Curriculum
Computer Science and Innovation for Societal Challenges, XXXV series
Grant sponsor
Dip. di Matematica, UNIPD
Supervisor
Lamberto Ballan
Co-supervisor
Gianluca Campana
Project: Prediction of Activities and Visual Concepts Under Complex and Changing Conditions
Full text of the dissertation book can be downloaded from: https://www.research.unipd.it/handle/11577/3473495
Abstract: In the last years, all the computer vision dramatically changed because of the deep learning systems that have overtaken in most of the tasks the performances of the previous models establishing a new way of thinking about vision problems. Despite the success of traditional computer vision tasks, our systems are still a long way from the general visual intelligence of people. In this dissertation, I will discuss my findings on different problems related to the visual prediction of activities and visual concepts under complex and changing conditions. A core problem of visual intelligence is the capability of anticipating future events on videos given the current state of knowledge and, to achieve such predictive capabilities, specific vision systems have to be developed for encoding current representations and creating hypotheses of future scenarios.

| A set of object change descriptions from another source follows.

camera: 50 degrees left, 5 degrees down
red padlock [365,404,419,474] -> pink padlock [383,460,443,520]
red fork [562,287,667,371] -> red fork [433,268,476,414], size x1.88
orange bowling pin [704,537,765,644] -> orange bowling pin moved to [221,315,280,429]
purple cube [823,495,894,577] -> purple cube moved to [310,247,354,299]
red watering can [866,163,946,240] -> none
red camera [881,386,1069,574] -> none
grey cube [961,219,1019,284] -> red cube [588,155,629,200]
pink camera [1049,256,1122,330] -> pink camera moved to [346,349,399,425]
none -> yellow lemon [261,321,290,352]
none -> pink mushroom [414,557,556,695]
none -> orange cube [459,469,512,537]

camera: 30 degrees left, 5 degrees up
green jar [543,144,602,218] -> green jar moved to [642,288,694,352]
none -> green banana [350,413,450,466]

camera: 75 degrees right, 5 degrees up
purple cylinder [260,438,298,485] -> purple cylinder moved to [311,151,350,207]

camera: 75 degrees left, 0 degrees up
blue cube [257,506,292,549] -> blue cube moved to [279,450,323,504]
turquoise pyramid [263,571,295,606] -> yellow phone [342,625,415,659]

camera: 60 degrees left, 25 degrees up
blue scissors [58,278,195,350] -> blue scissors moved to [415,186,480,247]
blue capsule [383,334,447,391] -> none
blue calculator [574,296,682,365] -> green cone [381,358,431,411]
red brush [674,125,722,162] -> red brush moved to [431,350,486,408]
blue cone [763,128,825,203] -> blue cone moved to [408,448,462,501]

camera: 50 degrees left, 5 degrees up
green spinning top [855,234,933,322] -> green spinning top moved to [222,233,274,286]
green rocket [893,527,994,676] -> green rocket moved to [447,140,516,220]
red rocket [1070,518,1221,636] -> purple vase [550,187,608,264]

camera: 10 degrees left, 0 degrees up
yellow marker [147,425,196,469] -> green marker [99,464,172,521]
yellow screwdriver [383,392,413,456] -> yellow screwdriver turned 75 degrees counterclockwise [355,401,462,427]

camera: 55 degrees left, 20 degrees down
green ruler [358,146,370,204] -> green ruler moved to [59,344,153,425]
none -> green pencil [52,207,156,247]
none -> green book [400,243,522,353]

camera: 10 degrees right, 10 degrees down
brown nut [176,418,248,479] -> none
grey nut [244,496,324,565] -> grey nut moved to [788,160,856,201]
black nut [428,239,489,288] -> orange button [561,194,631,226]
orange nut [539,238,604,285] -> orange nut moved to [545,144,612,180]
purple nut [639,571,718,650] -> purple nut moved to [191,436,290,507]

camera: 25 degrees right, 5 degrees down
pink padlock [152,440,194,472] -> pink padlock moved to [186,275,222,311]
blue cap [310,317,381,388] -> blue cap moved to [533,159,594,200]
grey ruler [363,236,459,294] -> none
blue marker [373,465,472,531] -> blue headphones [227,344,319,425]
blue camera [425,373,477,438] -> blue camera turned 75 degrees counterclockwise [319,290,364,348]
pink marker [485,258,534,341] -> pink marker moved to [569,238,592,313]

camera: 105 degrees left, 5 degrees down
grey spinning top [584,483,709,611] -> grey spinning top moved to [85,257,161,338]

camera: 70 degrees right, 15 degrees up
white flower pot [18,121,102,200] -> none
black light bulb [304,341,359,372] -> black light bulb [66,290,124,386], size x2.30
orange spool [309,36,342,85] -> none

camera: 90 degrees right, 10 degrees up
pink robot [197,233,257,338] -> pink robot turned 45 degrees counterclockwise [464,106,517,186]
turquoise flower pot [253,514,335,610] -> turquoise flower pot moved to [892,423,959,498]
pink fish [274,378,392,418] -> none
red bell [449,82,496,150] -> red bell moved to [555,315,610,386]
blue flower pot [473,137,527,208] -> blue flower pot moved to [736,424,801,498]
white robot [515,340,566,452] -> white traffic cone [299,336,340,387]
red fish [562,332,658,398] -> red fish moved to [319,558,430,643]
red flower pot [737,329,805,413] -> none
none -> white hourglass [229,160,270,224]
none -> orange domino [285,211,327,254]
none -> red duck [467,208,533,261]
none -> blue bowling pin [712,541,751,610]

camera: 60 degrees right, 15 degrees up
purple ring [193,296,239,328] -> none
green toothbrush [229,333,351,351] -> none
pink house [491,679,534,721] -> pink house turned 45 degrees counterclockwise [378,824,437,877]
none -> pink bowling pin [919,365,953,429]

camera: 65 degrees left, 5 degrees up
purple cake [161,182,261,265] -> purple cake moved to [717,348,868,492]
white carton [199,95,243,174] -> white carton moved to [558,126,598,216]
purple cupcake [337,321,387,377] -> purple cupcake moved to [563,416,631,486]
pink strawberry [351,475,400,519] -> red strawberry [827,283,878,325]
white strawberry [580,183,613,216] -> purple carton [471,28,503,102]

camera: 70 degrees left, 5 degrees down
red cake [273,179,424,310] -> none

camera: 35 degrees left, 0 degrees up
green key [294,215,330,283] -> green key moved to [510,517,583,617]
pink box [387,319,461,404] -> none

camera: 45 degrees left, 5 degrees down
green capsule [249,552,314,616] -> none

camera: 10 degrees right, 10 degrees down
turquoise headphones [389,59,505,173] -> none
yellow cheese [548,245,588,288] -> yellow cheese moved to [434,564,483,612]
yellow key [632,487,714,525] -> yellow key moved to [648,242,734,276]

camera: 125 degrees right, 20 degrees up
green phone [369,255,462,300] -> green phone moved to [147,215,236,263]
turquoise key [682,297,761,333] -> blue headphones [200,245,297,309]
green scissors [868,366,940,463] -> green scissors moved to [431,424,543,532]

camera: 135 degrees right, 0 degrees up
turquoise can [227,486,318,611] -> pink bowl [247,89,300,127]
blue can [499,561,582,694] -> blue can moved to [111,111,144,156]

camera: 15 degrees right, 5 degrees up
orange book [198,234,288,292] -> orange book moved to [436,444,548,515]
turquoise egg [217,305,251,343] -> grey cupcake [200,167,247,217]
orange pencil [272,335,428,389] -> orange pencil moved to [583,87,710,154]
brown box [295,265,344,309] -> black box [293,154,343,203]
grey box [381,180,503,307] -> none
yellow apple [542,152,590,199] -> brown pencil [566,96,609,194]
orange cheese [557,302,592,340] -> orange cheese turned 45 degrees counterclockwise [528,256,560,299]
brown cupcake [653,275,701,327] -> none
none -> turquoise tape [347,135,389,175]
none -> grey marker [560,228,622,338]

In this dissertation, I will discuss different directions I proposed for reaching predictive capabilities of vision systems based on semantic label smoothing of future actions, representing videos with slow and fast temporal scales, predicting latent goals, and prototyping future action representations. Another challenge of visual intelligence is related to recognizing unknown visual concepts that are not previously seen by the visual system. In this context, in this dissertation I will discuss my work on open-set recognition where the vision model has to detect unknown classes not seen during training, maintaining the recognition capability on previously seen categories. Another core task related to the prediction of visual concepts is the representation learning problem where the model has to learn good representations from visual input, without any supervision. In this context, in this dissertation, I will discuss how vision transformers can learn efficiently good representations on small datasets by designing self-supervised tasks based on spatial relations of input patches.